Um dos casos sintomáticos é o da Embraer. Cerca de 40% do que a companhia exporta hoje depende de financiamento do BNDES. “Se aumentar a burocracia, como vai ser? [A PEC] prejudica já a Embraer, porque é óbvio que as concorrentes vão usar isso contra a empresa brasileira”, exemplifica o diretor do banco.

 

A PEC nº 3/2023 foi aprovada na CCJ por 31 votos favoráveis e 27 contrários. A tramitação no Congresso ainda tem um caminho a percorrer até a possível efetivação do texto. Por se tratar de emenda à Constituição, ela deve passar por análise de uma comissão especial, votação em dois turnos no plenário da Câmara e, depois, seguirá para o Senado.

 

O relator da proposta é o deputado federal Arthur Maia (União-BA), que apresentou parecer favorável na votação dessa quarta.
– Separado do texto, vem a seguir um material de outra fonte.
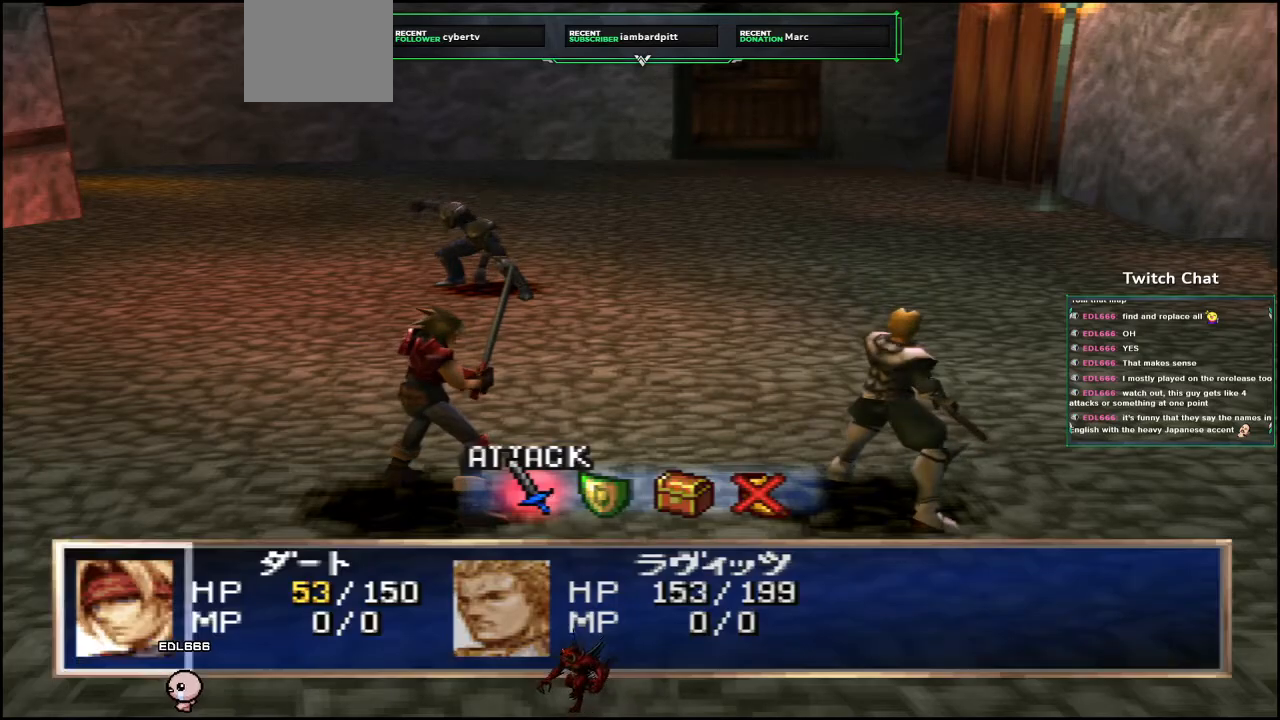
{"dt_ms": 500, "buttons": [], "left_stick": "center", "right_stick": "center", "events": [[367, "CIRCLE", "down"], [500, "CIRCLE", "up"]]}
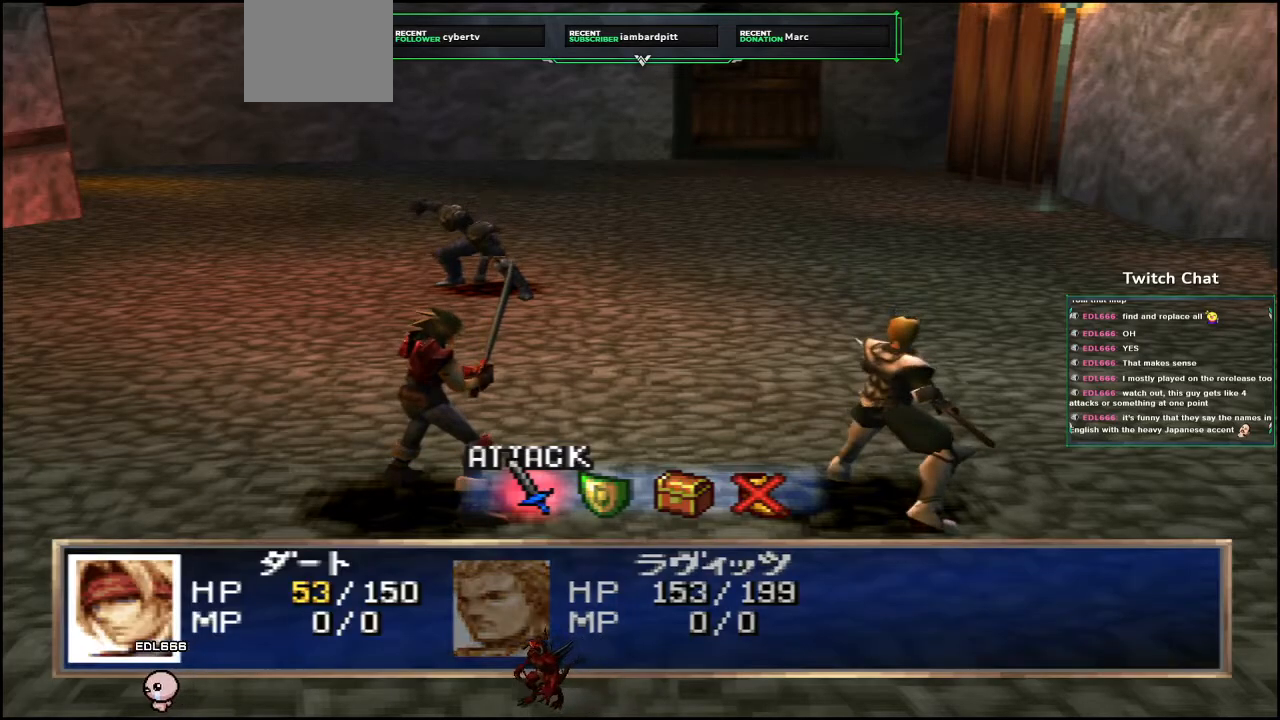
{"dt_ms": 500, "buttons": [], "left_stick": "center", "right_stick": "center", "events": []}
Ao condicionar operações de créditos internacionais de bancos controlados pela União ao aval do Congresso Nacional, o texto alega prejuízos ao contribuinte brasileiro em casos em que obras realizadas em outros países não são honradas e o acordo acaba por não beneficiar diretamente o Brasil.

 

Gordon sugere que a questão não seja discutida em formato de PEC, mas a partir de um projeto de lei. E para isso, já existe uma proposta em trâmite no Congresso, protocoloda pelo Poder Executivo. O Projeto de Lei nº 5719/23 normatiza o financiamento das exportações de bens e serviços pelo BNDES, e propõe medidas de transparência.

 

“O projeto foi mandado para o Congresso e tem três premissas importantes: a tranparência, com informações à Comissão de Assuntos Econômicos (CAE) e ao Senado para apresentar o portfólio do que está sendo feito, a adoção das melhores práticas internacionais e colocar as regras em lei”, expõe o diretor do BNDES.

 

O avanço da PEC na CCJ da Câmara já gerou algumas reações no setor econômico. Nessa quarta, a Associação Brasileira de Desenvolvimento (ABDE) emitiu um comunicado contra a proposta.

 

“A PEC afronta os princípios constitucionais relacionados ao pleno exercício da autonomia da vontade, com restrição à livre iniciativa, liberdade de empresa e da livre concorrência, liberdade de contratar e proporcionalidade e razoabilidade. Além disso, a PEC prevê uma burocracia desnecessária que compromete a competitividade das empresas brasileiras”, diz o texto da nota.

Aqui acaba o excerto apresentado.